That's the problem with custom chips, you can possibly design a wideo chip that will come close to the Nvidia chips of today, let alone those of 2010, wo12 etc. A custom chip is in you machine forever, if I want to upgrade to the latest Nvidia card it takes 2 minutes to open the case, pop out one card and pop in a new one. Plus Nvidia has thousands of employees working on these cards. There's just no way a few hundred Amiga fans can outdo Nvidia, Custom chips just create headache because some joker thinks they can write directly to them and then you can't upgrade because your software breaks.

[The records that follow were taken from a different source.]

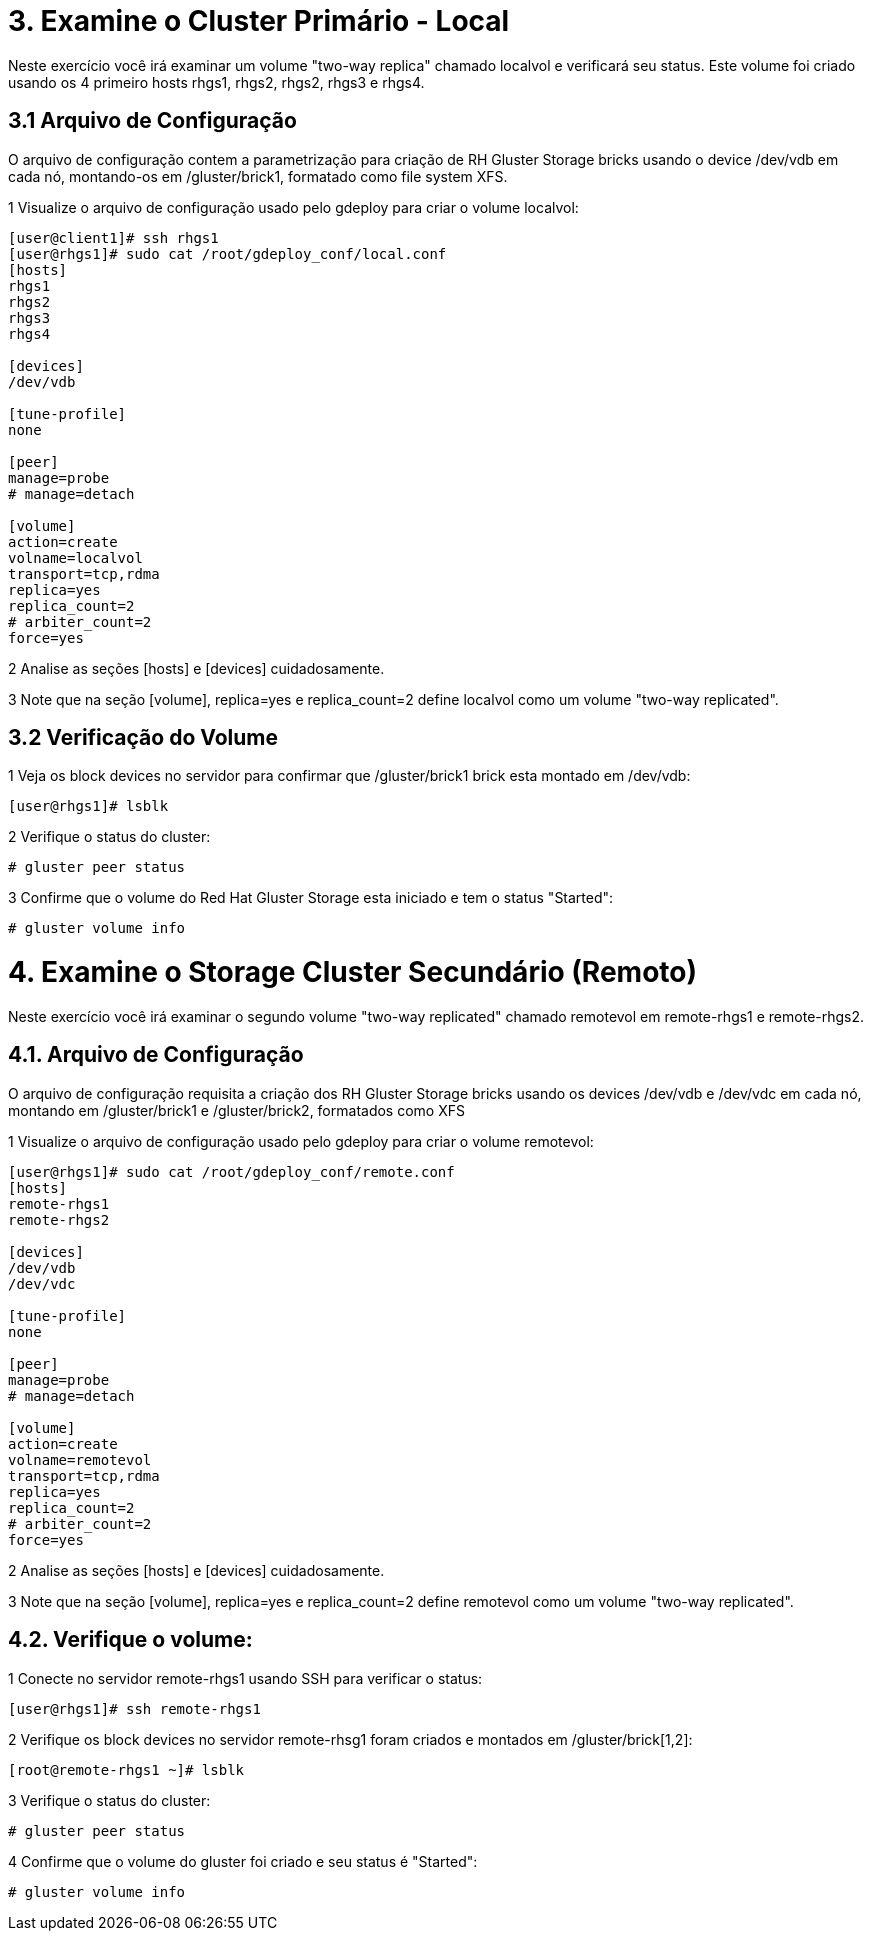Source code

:= 3. Examine o Cluster Primário - Local
 
Neste exercício você irá examinar um volume "two-way replica" chamado localvol e verificará seu status. Este volume foi criado usando os 4 primeiro hosts rhgs1, rhgs2, rhgs2, rhgs3 e rhgs4.

== 3.1 Arquivo de Configuração

O arquivo de configuração contem a parametrização para criação de RH Gluster Storage bricks usando o device /dev/vdb em cada nó, montando-os em /gluster/brick1, formatado como file system XFS.

1 Visualize o arquivo de configuração usado pelo gdeploy para criar o volume localvol:
----
[user@client1]# ssh rhgs1
[user@rhgs1]# sudo cat /root/gdeploy_conf/local.conf
[hosts]
rhgs1
rhgs2
rhgs3
rhgs4

[devices]
/dev/vdb

[tune-profile]
none

[peer]
manage=probe
# manage=detach

[volume]
action=create
volname=localvol
transport=tcp,rdma
replica=yes
replica_count=2
# arbiter_count=2
force=yes
----       
2 Analise as seções [hosts] e [devices] cuidadosamente.

3 Note que na seção [volume], replica=yes e replica_count=2 define localvol como um volume "two-way replicated".

== 3.2 Verificação do Volume

1 Veja os block devices no servidor para confirmar que /gluster/brick1 brick esta montado em /dev/vdb:
----
[user@rhgs1]# lsblk
----

2 Verifique o status do cluster:
----    
# gluster peer status
----       

3 Confirme que o volume do Red Hat Gluster Storage esta iniciado e tem o status "Started":
----    
# gluster volume info
----       

= 4. Examine o Storage Cluster Secundário (Remoto)

Neste exercício você irá examinar o segundo volume "two-way replicated" chamado remotevol em remote-rhgs1 e remote-rhgs2.

== 4.1. Arquivo de Configuração

O arquivo de configuração requisita a criação dos RH Gluster Storage bricks usando os devices /dev/vdb e /dev/vdc em cada nó, montando em /gluster/brick1 e /gluster/brick2, formatados como XFS

1 Visualize o arquivo de configuração usado pelo gdeploy para criar o volume remotevol:
----
[user@rhgs1]# sudo cat /root/gdeploy_conf/remote.conf
[hosts]
remote-rhgs1
remote-rhgs2

[devices]
/dev/vdb
/dev/vdc

[tune-profile]
none

[peer]
manage=probe
# manage=detach

[volume]
action=create
volname=remotevol
transport=tcp,rdma
replica=yes
replica_count=2
# arbiter_count=2
force=yes
----       
2 Analise as seções [hosts] e [devices] cuidadosamente.

3 Note que na seção [volume], replica=yes e replica_count=2 define remotevol como um volume "two-way replicated".

== 4.2. Verifique o volume:

1 Conecte no servidor remote-rhgs1 usando SSH para verificar o status:
----
[user@rhgs1]# ssh remote-rhgs1
----

2 Verifique os block devices no servidor remote-rhsg1 foram criados e montados em /gluster/brick[1,2]:
----
[root@remote-rhgs1 ~]# lsblk
----

3 Verifique o status do cluster:
----
# gluster peer status
----
4 Confirme que o volume do gluster foi criado e seu status é "Started":
----
# gluster volume info
----       
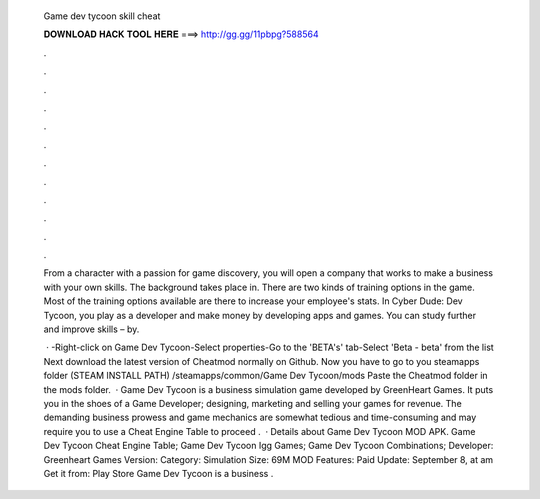   Game dev tycoon skill cheat
  
  
  
  𝐃𝐎𝐖𝐍𝐋𝐎𝐀𝐃 𝐇𝐀𝐂𝐊 𝐓𝐎𝐎𝐋 𝐇𝐄𝐑𝐄 ===> http://gg.gg/11pbpg?588564
  
  
  
  .
  
  
  
  .
  
  
  
  .
  
  
  
  .
  
  
  
  .
  
  
  
  .
  
  
  
  .
  
  
  
  .
  
  
  
  .
  
  
  
  .
  
  
  
  .
  
  
  
  .
  
  From a character with a passion for game discovery, you will open a company that works to make a business with your own skills. The background takes place in. There are two kinds of training options in the game. Most of the training options available are there to increase your employee's stats. In Cyber Dude: Dev Tycoon, you play as a developer and make money by developing apps and games. You can study further and improve skills – by.
  
   · -Right-click on Game Dev Tycoon-Select properties-Go to the 'BETA's' tab-Select 'Beta - beta' from the list Next download the latest version of Cheatmod normally  on Github. Now you have to go to you steamapps folder (STEAM INSTALL PATH) /steamapps/common/Game Dev Tycoon/mods Paste the Cheatmod folder in the mods folder.  · Game Dev Tycoon is a business simulation game developed by GreenHeart Games. It puts you in the shoes of a Game Developer; designing, marketing and selling your games for revenue. The demanding business prowess and game mechanics are somewhat tedious and time-consuming and may require you to use a Cheat Engine Table to proceed .  · Details about Game Dev Tycoon MOD APK. Game Dev Tycoon Cheat Engine Table; Game Dev Tycoon Igg Games; Game Dev Tycoon Combinations; Developer: Greenheart Games Version: Category: Simulation Size: 69M MOD Features: Paid Update: September 8, at am Get it from: Play Store Game Dev Tycoon is a business .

There's really two roads here, a modern Amiga inspired by Classic Amigas or a reimplimented retro machine with a tweek here and there. There's a fundamental choice. You need to choice, abandon state of the art or abandon classic except as UAE.
There is no way to make classic modern, we are at the same fork in the road Apple was at in 1997. I'm not saying we need to make the same choice, Apple pretty much owns "state of the art" and the competition is hard, maybe a retro games box has a better chance, retro-gaming with the some retro-computing on the side may be a good niche for Amiga. The Amiga has been state of the art in a decade and a half.
The sad thing is, no matter what the choice the community will grow smaller, and neither way offers a guarantee of success.